AI training workloads on Kubernetes present a distinct security isolation problem. A single training job typically combines several high-value components: large GPU nodes with substantial compute cost, model weight checkpoints stored on shared persistent volumes, proprietary training datasets containing sensitive business data or personal information, and service account tokens used to fetch data from object stores and model registries. When these components share infrastructure with production services, security boundaries erode in predictable ways.

The specific failure modes that emerge in practice:

Training data oversharing. Training datasets are often stored on shared NFS volumes or object storage buckets with overly broad access policies — either because the data pipeline team provisioned access quickly and never revisited it, or because multiple training projects share a data lake without per-job access scoping. A compromised training job or a debugging engineer with kubectl exec access can read training data from other projects.

Model weight exfiltration via shared storage. Checkpoint directories are written to PersistentVolumeClaims that are often bound to the same StorageClass as production volumes. A pod with access to the storage class’s underlying NFS or Ceph cluster can potentially traverse to other PVCs, particularly when volume names are guessable.

Cross-namespace lateral movement via DNS. By default, all pods in a Kubernetes cluster can resolve service names in all namespaces via DNS (service.namespace.svc.cluster.local). A training job running in a ml-training namespace can make HTTP calls to vault.production.svc.cluster.local unless NetworkPolicy prevents it.

GPU node exposure. Training jobs frequently run with elevated permissions to access GPU devices: privileged: true, host path mounts for GPU drivers, or hostPID: true for GPU debugging tools. These permissions make the GPU node a stepping stone for container escape.

Service account token with broad permissions. Training pipelines often use a single service account that has access to the model registry, the data lake bucket, and the experiment tracking service. A vulnerability in the training framework (PyTorch, JAX, Hugging Face Trainer) or a malicious training script could use this token to exfiltrate data or access production model serving infrastructure.
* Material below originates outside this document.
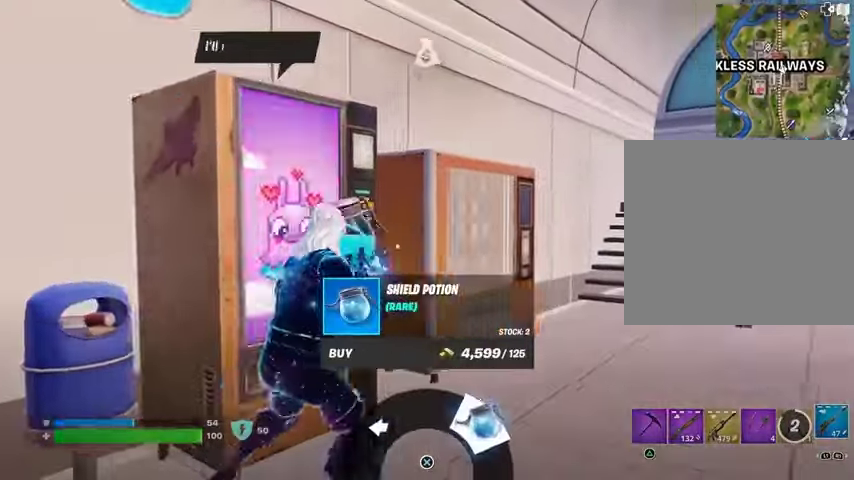
{"buttons": [], "left_stick": "right", "right_stick": "right", "events": [[200, "CIRCLE", "down"], [300, "CIRCLE", "up"], [467, "right_stick", "right"]]}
Shared node pool with production. When training jobs and production services share the same node pool, a container escape from a training job lands on a node that also runs production workloads. The attacker inherits access to all other pods’ volumes, network connections, and secrets mounted on that node.

The scale of AI training workloads amplifies each of these risks. A single training run may consume 32 A100 GPUs for 72 hours, processing hundreds of gigabytes of proprietary data. The value of what’s in scope during that window is substantial, and the security controls applied are often whatever was expedient to get the job running.

Target systems: Kubernetes 1.26+ clusters running AI/ML training workloads (PyTorch, JAX, TensorFlow, Hugging Face); clusters using GPU operator or NVIDIA device plugin; any environment where ML training and production services share the same cluster.


Threat Model

Adversary 1 — Compromised training script. Access level: code running inside a training job pod (malicious dependency, poisoned dataset, supply chain compromise). Objective: use the training job’s service account token to access the model registry, exfiltrate the proprietary training dataset, or pivot to production services via internal DNS.

Adversary 2 — ML engineer with excessive kubectl access. Access level: kubectl exec into training pods across multiple projects. Objective: read training data or model checkpoints from another team’s training run — competitive intelligence theft or data exfiltration.

Adversary 3 — Container escape via GPU driver vulnerability. Access level: training job running with privileged: true for GPU access. Objective: use a vulnerability in the NVIDIA driver or the GPU device plugin to escape to the host node, then access other pods’ secrets and network traffic.

Adversary 4 — Training infrastructure as lateral movement hub. Access level: initial compromise of any pod in the cluster via a separate vulnerability. Objective: use the lax network policy in the training namespace (which is often wide-open to allow data fetching) as a pivot point to reach production services.

Without isolation: training job compromise translates directly to training data exfiltration, model theft, and production service access. With isolation: dedicated node pools contain escapes to training nodes; NetworkPolicy blocks lateral movement; scoped service accounts limit token blast radius.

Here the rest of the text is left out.